Assigned task: Every entry below should be written out exactly, and no image should appear.

Provided records:

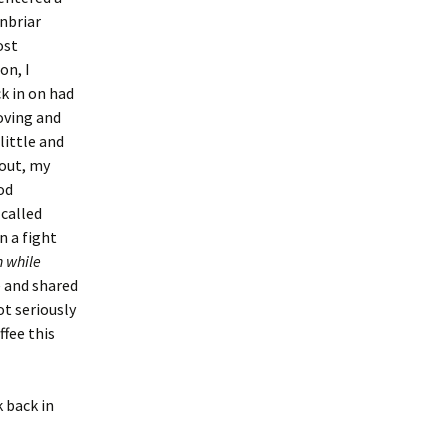
enbriar
ost
on, I
k in on had
oving and
little and
 out, my
od
 called
n a fight
n while
 and shared
ot seriously
ffee this
k back in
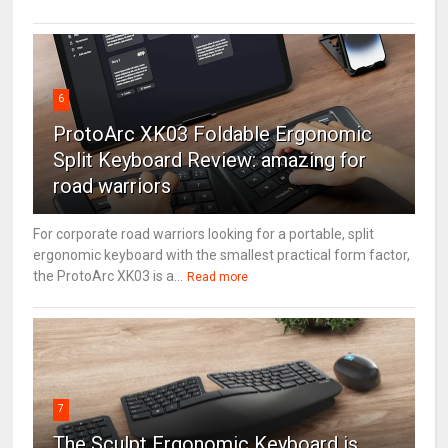
6
ProtoArc XK03 Foldable Ergonomic
Split Keyboard Review: amazing for
road warriors
For corporate road warriors looking for a portable, split
ergonomic keyboard with the smallest practical form factor,
the ProtoArc XK03 is a...
Read more
7
The Sculpt Ergonomic Keyboard is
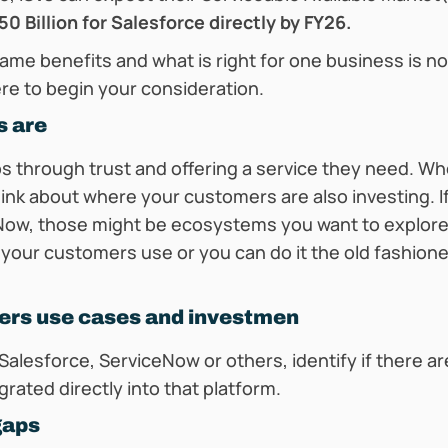
0 Billion for Salesforce directly by FY26.
me benefits and what is right for one business is not
re to begin your consideration.
s are
ps through trust and offering a service they need. Wh
nk about where your customers are also investing. If
eNow, those might be ecosystems you want to explore.
our customers use or you can do it the old fashion
ers use cases and investmen
Salesforce, ServiceNow or others, identify if there a
grated directly into that platform.
 gaps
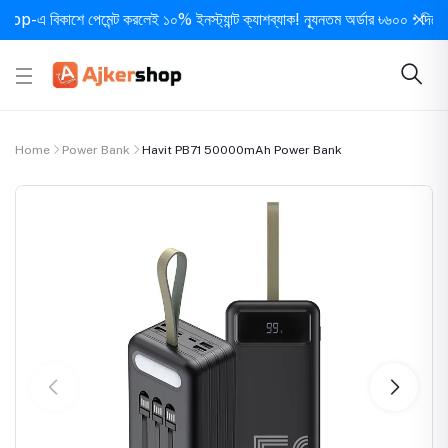
এ বিকাশে পেমেন্ট করলেই ১০% ইনস্ট্যান্ট ক্যাশব্যাক! ন্যূনতম অর্ডার ৳৬০০ • দিনে ১ বার 
Home
Power Bank
Havit PB71 50000mAh Power Bank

Final answer:
enbriar
ost
on, I
k in on had
oving and
little and
 out, my
od
 called
n a fight
n while
 and shared
ot seriously
ffee this
k back in
6
ProtoArc XK03 Foldable Ergonomic
Split Keyboard Review: amazing for
road warriors
For corporate road warriors looking for a portable, split
ergonomic keyboard with the smallest practical form factor,
the ProtoArc XK03 is a...
Read more
7
The Sculpt Ergonomic Keyboard is
0 Billion for Salesforce directly by FY26.
me benefits and what is right for one business is not
re to begin your consideration.
s are
ps through trust and offering a service they need. Wh
nk about where your customers are also investing. If
eNow, those might be ecosystems you want to explore.
our customers use or you can do it the old fashion
ers use cases and investmen
Salesforce, ServiceNow or others, identify if there a
grated directly into that platform.
 gaps
এ বিকাশে পেমেন্ট করলেই ১০% ইনস্ট্যান্ট ক্যাশব্যাক! ন্যূনতম অর্ডার ৳৬০০ • দিনে ১ বার 
Home
Power Bank
Havit PB71 50000mAh Power Bank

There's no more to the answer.